Voor mijn vriend eenhoorn, die graag
sprookjes leest, vooral over eenhoorns!
Hij voelde zich al zolang alleen,
zonder vrienden om hem heen,
want niemand leek hem te mogen,
en anderen hadden hem bedrogen.
Daarom had hij enkel nog denkbeeldige vrienden
die hem op zijn wenken bedienden.
Maar dikwijls zat hij gewoon bij het raam
en voelde zich zo alleen en eenzaam.
Ergens op een plek vol wei en groen,
waar ridders nog aan hofmakerij doen,
prinsessen worden geschaakt door draken
en oude wouden hun takken doen kraken,
liep een kleine, witte eenhoorn rond,
van avond in nacht naar de morgenstond.
In haar kleine hartje voelde zij pijn,
want ze vond niemand die haar vriend wilde zijn.

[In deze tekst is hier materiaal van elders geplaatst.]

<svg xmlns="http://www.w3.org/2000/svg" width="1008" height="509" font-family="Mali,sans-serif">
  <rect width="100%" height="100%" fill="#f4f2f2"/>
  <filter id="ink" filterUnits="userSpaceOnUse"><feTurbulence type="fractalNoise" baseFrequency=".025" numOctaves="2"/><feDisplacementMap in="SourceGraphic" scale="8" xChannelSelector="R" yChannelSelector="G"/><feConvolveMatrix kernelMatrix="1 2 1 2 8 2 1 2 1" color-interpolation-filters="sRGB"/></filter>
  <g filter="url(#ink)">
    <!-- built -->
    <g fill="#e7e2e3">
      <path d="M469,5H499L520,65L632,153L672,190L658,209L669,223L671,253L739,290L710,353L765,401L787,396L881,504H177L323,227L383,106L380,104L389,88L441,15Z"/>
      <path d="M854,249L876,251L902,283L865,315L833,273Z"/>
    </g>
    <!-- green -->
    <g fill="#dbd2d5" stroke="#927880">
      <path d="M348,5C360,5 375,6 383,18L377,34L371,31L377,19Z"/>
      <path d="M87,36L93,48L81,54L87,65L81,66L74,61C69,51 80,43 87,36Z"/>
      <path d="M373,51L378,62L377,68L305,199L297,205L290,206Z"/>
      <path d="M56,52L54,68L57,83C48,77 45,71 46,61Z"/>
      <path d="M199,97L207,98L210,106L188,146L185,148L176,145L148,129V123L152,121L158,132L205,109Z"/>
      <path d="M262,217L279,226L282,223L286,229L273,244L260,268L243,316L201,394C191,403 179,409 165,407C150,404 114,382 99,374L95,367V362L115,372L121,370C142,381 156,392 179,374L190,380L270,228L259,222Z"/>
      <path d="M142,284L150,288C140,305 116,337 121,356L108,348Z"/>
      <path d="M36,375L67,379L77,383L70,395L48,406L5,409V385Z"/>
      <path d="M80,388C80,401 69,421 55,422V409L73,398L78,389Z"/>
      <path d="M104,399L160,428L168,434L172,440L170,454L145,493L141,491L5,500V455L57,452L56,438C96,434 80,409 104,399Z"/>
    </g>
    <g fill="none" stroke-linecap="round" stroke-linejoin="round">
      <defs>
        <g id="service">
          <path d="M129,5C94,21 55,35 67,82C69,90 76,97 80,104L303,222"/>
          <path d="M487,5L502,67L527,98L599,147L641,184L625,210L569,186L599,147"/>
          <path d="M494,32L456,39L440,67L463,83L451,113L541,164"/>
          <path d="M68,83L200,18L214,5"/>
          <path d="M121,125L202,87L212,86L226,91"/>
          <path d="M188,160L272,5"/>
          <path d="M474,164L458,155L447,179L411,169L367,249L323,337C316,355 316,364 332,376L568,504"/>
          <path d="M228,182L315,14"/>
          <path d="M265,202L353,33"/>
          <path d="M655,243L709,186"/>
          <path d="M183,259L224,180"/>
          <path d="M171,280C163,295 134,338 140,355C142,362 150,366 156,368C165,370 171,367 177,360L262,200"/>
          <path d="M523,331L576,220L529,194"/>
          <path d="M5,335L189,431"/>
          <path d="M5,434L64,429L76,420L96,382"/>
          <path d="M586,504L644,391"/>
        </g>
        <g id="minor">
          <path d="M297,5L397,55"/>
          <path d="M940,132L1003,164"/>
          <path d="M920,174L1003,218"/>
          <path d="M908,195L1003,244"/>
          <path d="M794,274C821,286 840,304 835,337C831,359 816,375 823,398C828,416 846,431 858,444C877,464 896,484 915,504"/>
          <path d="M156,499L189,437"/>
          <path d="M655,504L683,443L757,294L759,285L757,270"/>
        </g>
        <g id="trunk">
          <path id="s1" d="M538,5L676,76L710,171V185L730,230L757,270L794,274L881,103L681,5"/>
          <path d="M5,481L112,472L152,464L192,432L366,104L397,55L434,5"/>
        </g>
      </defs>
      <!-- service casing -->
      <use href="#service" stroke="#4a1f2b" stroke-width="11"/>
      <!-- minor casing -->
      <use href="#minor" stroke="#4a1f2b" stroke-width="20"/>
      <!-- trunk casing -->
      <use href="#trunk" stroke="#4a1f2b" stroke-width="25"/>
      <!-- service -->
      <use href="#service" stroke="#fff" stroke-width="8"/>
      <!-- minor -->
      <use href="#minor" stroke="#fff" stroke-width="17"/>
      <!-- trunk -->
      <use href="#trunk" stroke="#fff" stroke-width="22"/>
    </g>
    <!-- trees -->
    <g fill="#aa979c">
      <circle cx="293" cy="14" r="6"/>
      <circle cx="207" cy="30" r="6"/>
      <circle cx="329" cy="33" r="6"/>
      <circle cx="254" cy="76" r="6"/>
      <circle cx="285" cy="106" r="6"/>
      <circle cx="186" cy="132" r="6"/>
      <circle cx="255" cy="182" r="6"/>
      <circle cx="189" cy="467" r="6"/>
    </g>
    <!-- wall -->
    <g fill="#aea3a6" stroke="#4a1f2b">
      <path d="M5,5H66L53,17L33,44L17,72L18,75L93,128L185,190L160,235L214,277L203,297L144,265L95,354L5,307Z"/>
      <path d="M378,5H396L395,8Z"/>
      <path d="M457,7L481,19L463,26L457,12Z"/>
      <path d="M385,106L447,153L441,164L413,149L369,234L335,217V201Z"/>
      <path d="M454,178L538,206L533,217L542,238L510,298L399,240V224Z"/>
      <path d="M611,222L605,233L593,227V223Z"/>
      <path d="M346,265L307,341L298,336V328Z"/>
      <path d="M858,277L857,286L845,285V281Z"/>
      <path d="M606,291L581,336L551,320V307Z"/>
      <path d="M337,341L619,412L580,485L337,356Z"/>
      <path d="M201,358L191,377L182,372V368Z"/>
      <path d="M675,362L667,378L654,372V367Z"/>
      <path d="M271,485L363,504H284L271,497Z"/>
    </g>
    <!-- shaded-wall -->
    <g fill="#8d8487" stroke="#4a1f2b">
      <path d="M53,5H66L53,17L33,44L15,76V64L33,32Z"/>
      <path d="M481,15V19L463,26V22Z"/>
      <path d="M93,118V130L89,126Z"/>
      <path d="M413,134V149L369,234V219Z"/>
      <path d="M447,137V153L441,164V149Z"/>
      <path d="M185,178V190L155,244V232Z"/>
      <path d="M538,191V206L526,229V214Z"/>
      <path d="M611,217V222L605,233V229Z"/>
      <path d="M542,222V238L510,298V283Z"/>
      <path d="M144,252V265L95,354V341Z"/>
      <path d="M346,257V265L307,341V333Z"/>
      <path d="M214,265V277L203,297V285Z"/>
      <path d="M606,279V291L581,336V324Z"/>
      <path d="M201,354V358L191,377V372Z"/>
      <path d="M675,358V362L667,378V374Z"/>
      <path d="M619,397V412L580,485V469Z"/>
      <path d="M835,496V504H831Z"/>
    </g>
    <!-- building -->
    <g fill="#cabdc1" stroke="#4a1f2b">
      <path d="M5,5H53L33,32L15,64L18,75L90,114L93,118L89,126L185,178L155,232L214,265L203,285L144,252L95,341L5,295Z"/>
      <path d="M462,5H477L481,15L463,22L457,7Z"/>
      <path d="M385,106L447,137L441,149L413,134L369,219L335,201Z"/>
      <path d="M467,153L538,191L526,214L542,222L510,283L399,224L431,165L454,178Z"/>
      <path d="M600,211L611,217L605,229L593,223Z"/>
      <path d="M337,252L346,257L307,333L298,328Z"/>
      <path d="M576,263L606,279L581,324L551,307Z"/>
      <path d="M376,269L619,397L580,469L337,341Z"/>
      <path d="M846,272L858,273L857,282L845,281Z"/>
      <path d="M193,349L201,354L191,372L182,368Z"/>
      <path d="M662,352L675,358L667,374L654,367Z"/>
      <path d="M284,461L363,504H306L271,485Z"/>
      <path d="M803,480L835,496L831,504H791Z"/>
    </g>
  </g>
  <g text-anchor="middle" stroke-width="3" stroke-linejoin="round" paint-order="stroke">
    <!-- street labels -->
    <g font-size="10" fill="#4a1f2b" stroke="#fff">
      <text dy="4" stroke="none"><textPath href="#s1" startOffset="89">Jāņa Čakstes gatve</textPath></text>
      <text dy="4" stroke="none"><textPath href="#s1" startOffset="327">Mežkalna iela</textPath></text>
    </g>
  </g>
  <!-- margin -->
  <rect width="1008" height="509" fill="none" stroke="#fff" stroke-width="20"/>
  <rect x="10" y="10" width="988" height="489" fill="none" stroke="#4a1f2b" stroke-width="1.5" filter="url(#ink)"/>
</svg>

Toen gebeurde, door een gemeende wens
van zowel de eenhoorn als de mens
een wonder dat nog nooit geschied was.
Het mensenkind werd wakker op gras.
Hij keek rond met grote, verbaasde ogen
en hoopte dat die hem niet bedrogen.
Hij zag wouden en weiden, rivier en kasteel.
Met hoop in het hart zag hij zoveel.
Plots namen knokelige handen hem vast
en tilden hem snel op, zonder enige last.
De jongen had haar niet gezien,
deze duivelse heks, deze lelijke trien!
De heks bond hem vast aan een boom
en kookte een brouwsel vol vuur en stoom.
Zij wilde de jongen in haar macht
en gebruik maken van zijn jonge kracht.
Want een jongen met een hart zo puur,
daar zou een eenhoorn op afkomen binnen het uur.
En de hoorn van deze eenhoorn zou zij gebruiken
voor een spreuk die haar krachten zou doen ontluiken.
De kleine eenhoorn was plots verward
want zij voelde in haar kleine hart
de aanwezigheid van een mensenkind,
zoals zij een zuchtje voelt van de wind.
Op haar grijze hoeven rende zij gehaast.
Toen zij daar aankwam was zij verbaast
want daar was een jongetje vastgebonden
en de strakke touwen maakten wonden.
Hij zag de eenhoorn een slaakte een kreet:
Ga vlug weg eenhoorn, voordat de heks weet
dat je hier bent, want ze wil jou gevangen nemen
en jou je zilveren hoorn vol magie afnemen!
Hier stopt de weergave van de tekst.